Loans

PPP Loan Forgiveness May Be Hard To Win For Self-Employed Workers

PPP Loan

The self-employed might regret getting one of the Paycheck Protection Program (PPP) loans from the Small Business Administration (SBA).

CNBC reported these independent contractors who borrowed from the PPP face the prospect of not getting the balance forgiven.

Under the terms of the CARES Act, businesses don’t have to repay the loan if they spent at least 75 percent of the proceeds on payroll and no more than 25 percent for other items.

If they can’t convince the SBA they met those requirements,  borrowers have two years to repay it at a 1 percent interest rate.

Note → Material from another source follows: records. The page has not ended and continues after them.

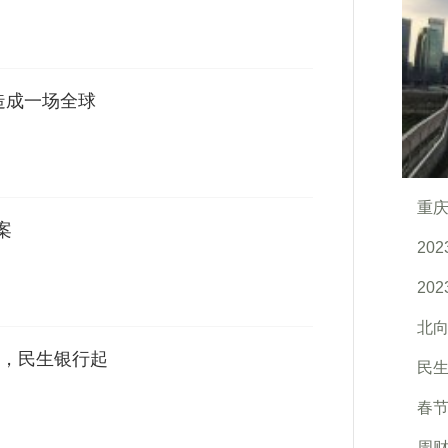
造成一场全球
重庆
案
20
20
北向
，民生银行起
民生
春节
周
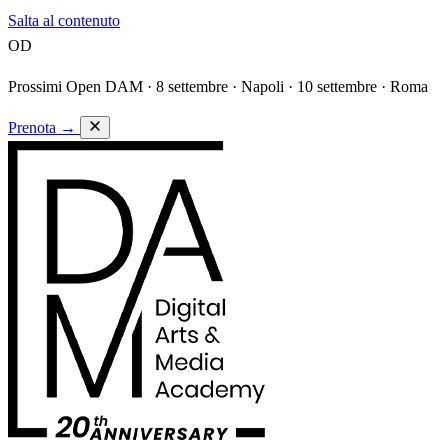
Salta al contenuto
OD
Prossimi Open DAM ·
8 settembre · Napoli · 10 settembre · Roma
Prenota
→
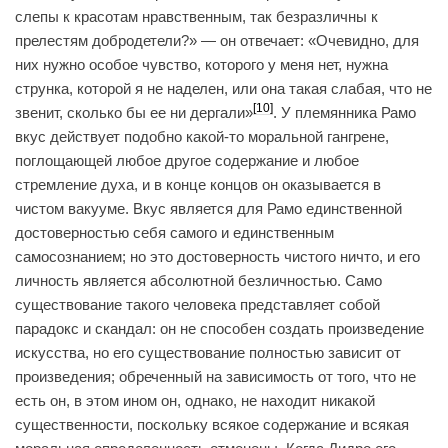
слепы к красотам нравственным, так безразличны к
прелестям добродетели?» — он отвечает: «Очевидно, для
них нужно особое чувство, которого у меня нет, нужна
струнка, которой я не наделен, или она такая слабая, что не
[10]
звенит, сколько бы ее ни дергали»
. У племянника Рамо
вкус действует подобно какой-то моральной гангрене,
поглощающей любое другое содержание и любое
стремление духа, и в конце концов он оказывается в
чистом вакууме. Вкус является для Рамо единственной
достоверностью себя самого и единственным
самосознанием; но это достоверность чистого ничто, и его
личность является абсолютной безличностью. Само
существование такого человека представляет собой
парадокс и скандал: он не способен создать произведение
искусства, но его существование полностью зависит от
произведения; обреченный на зависимость от того, что не
есть он, в этом ином он, однако, не находит никакой
существенности, поскольку всякое содержание и всякая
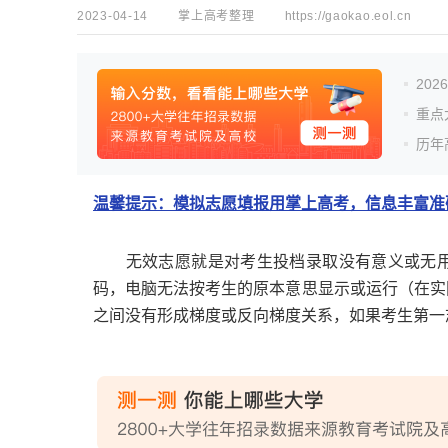
2023-04-14
掌上高考整理
https://gaokao.eol.cn
20
重点
历年
温馨提示：模拟志愿填报用掌上高考，信息丰富准确
无效志愿就是对考生投档录取没有意义或无用
码，电脑无法按考生的原本意思显示或运行（在实
之间没有形成梯度或反向梯度关系，如果考生第一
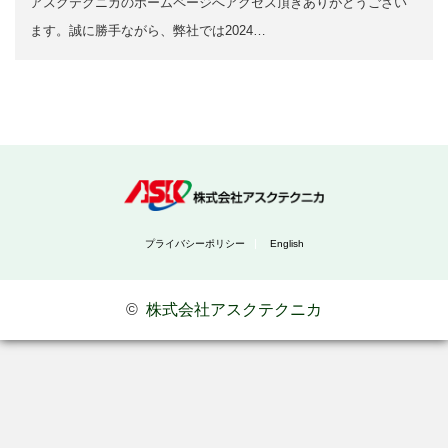
アスクテクニカのホームページへアクセス頂きありがとうござい
ます。誠に勝手ながら、弊社では2024…
プライバシーポリシー
English
©
株式会社アスクテクニカ
お問い合わせ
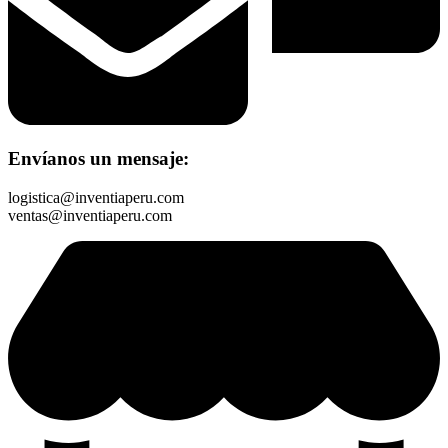
Envíanos un mensaje:
logistica@inventiaperu.com
ventas@inventiaperu.com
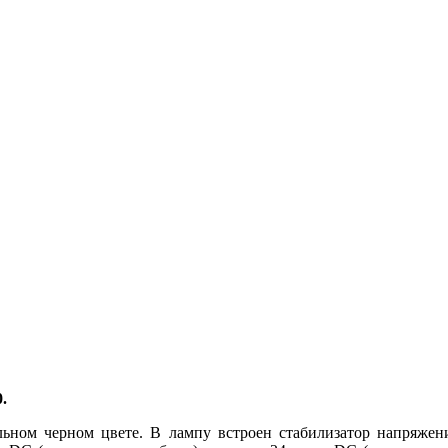
.
ном черном цвете. В лампу встроен стабилизатор напряжени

The measure limits independent contractors and the self-employed to borrow up to two months of their pay based on their 2019 income tax return or $15,385, whichever is less, toward forgiveness. Retirement plan contributions and health insurance premiums are not forgivable unless a business has employees.

The way the law is written, forgiveness provisions are less generous for entrepreneurs who lack employees, the network reported.

“It seems like self-employed people won’t get credit for anything other than salary,” Greg Zbylut, a tax attorney at Breyer Andrew in Burbank, California, told CNBC. “We still have some people who haven’t applied for the PPP loan for these very reasons.”

Another factor that makes the 75/25 guideline impossible to meet for self-employed people who conduct their business in cities with high rents, said Katie Vlietstra, vice president for government relations at the National Association for the Self-Employed.

“Rent and mortgage far exceed 25 percent of costs for locations in cities,” she told the network. “They have low payroll and high overhead expenses.”

CNBC reported the SBA expected the major costs for the  self-employed would be paying themselves.

“Many self-employed individuals have few of the overhead expenses that qualify for forgiveness under the Act,” the SBA said. “For example, many such individuals operate out of either their homes, vehicles or sheds and thus do not incur qualifying mortgage interest, rent or utility payments. As a result, most of their receipts will constitute net income.”

But Dawn Minotas, CPA and managing director at Marcum LLP in Mayfield Village, Ohio told the news service her company anticipated these issues with Schedule C applicants.

“Don’t apply for the maximum amount you’re eligible for; apply for what you feel you need,” she said.

Zbylut said many entrepreneurs were frightened to apply for the second round of PPP funding.

“I think for the self-employed people, they got a bit of a raw deal, not being able to include health insurance or pensions,” he said. “We still need more clarification on this.”